Top of Input for this task

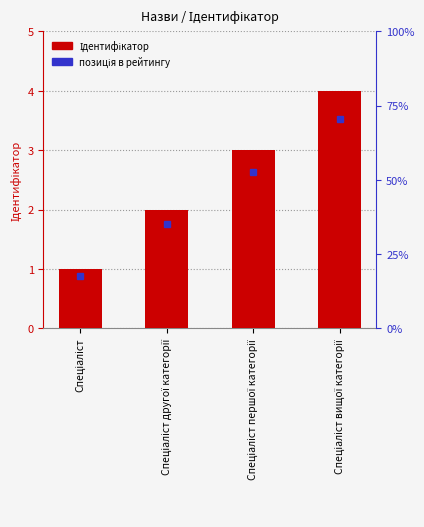

Which has a higher value, Спеціаліст вищої категорії or Спеціаліст?

Спеціаліст вищої категорії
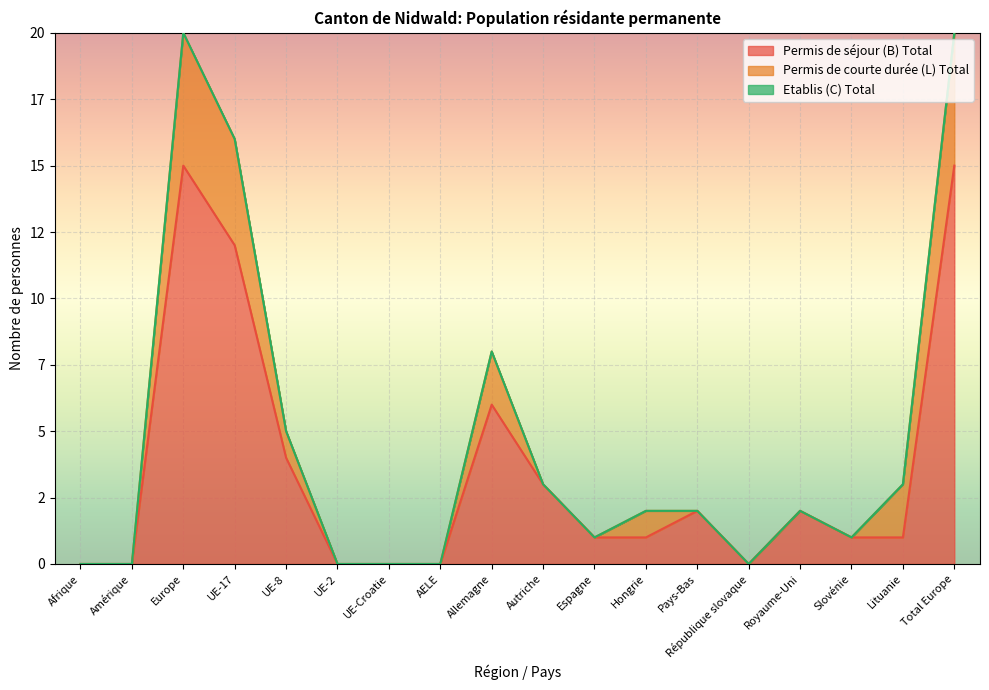

What is the greatest value displayed?

15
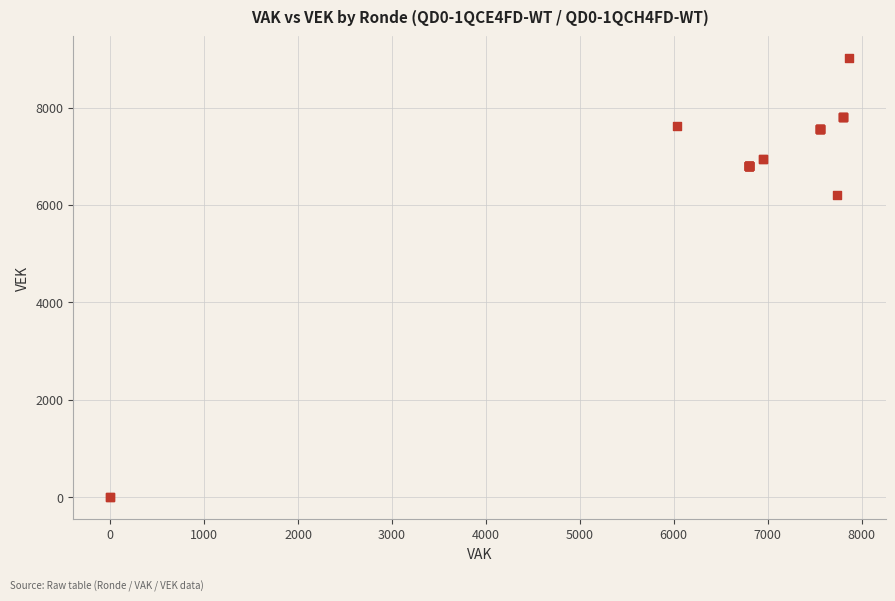

What Y value in the scatter plot is closest to 4504?

6204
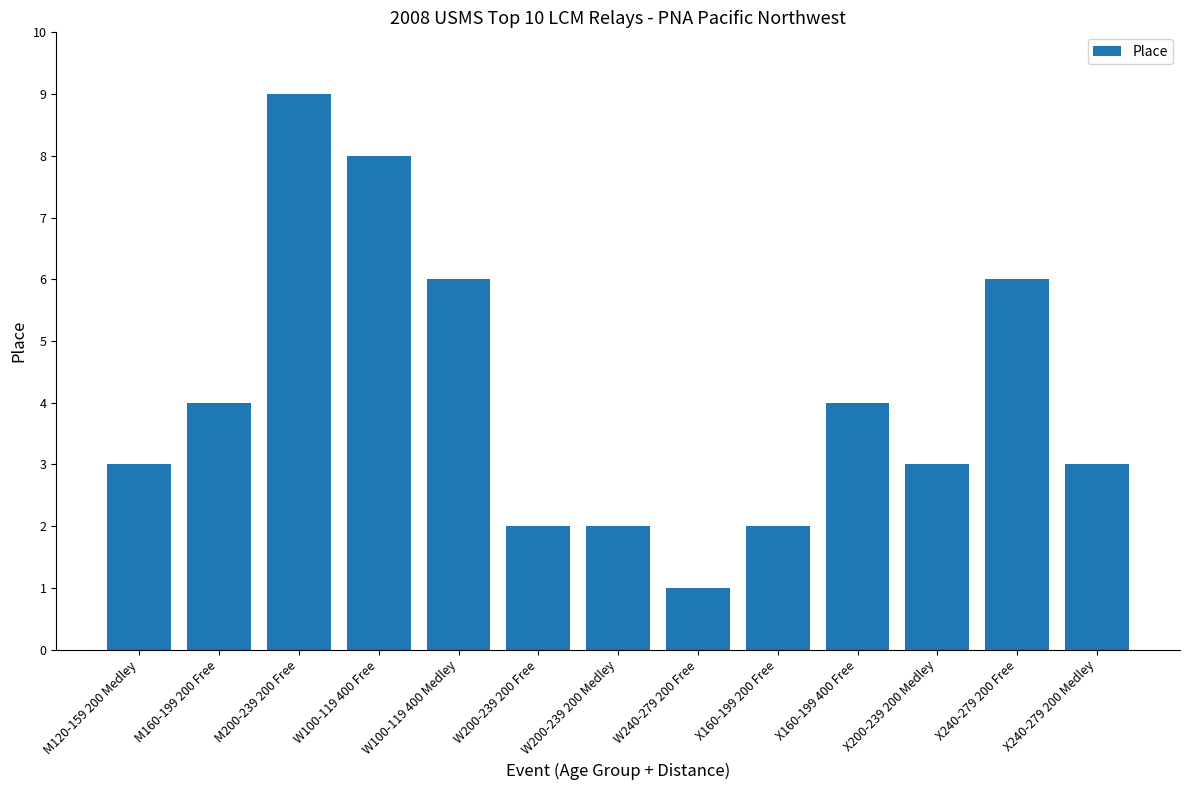

What is the value of the 10th bar from the left?

4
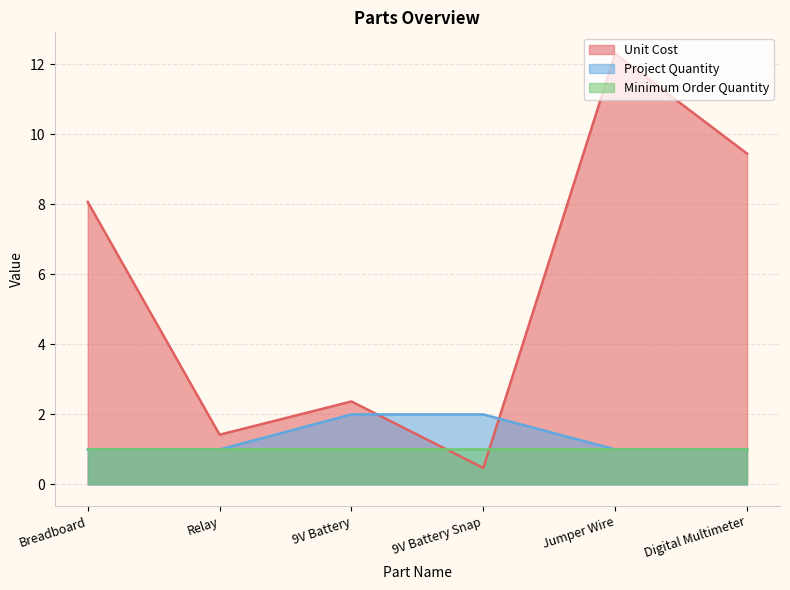

Read the Project Quantity value at Breadboard.

1.0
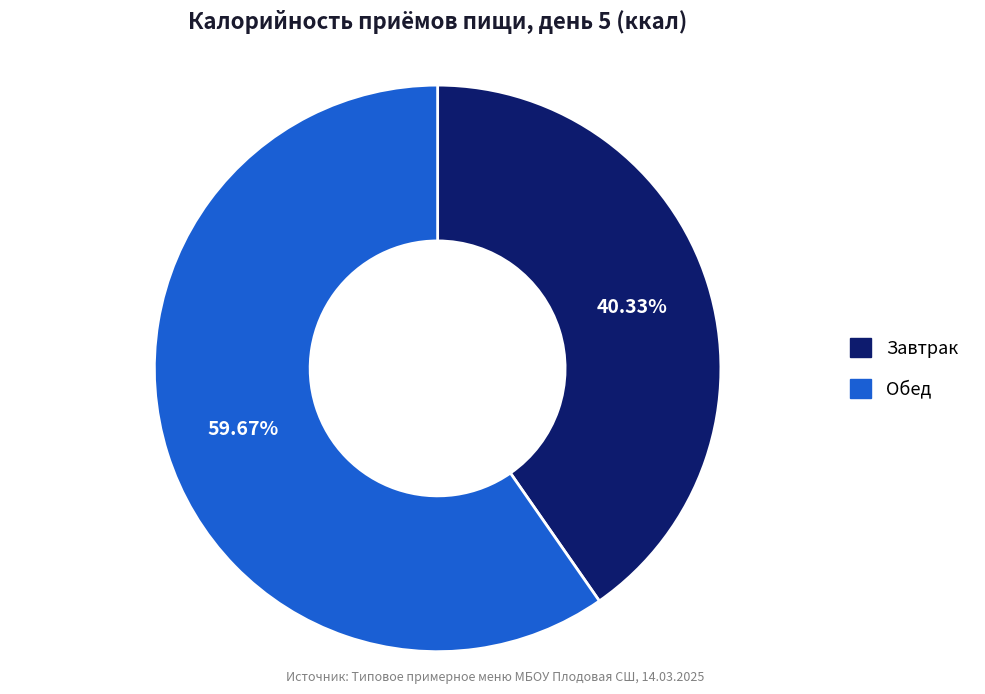

Combined, what portion of the pie is Обед and Завтрак?

100.0%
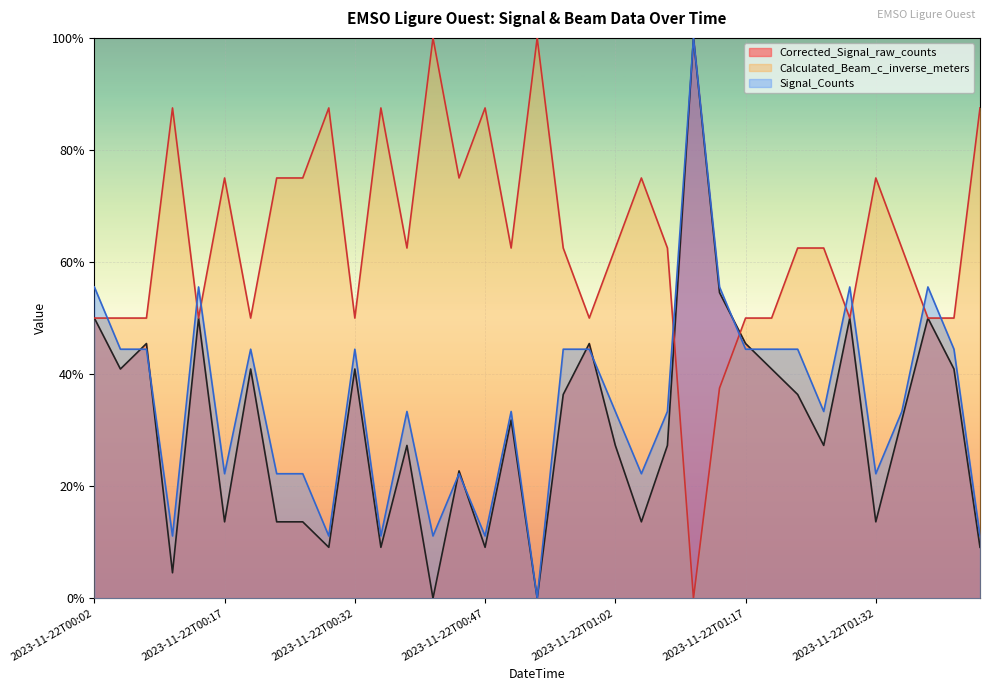

What is the label of the 21st point from the right?

2023-11-22T00:44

Bottom of Input for this task

### Instruction
Can you rewrite the records from the line containing "What is the value" through the end of the records, substituting "donut" for "pie" and leaving the pictures out?

### Written reply
What is the value of the 10th bar from the left?

4

Read the Project Quantity value at Breadboard.

1.0

Combined, what portion of the donut is Обед and Завтрак?

100.0%

What is the label of the 21st point from the right?

2023-11-22T00:44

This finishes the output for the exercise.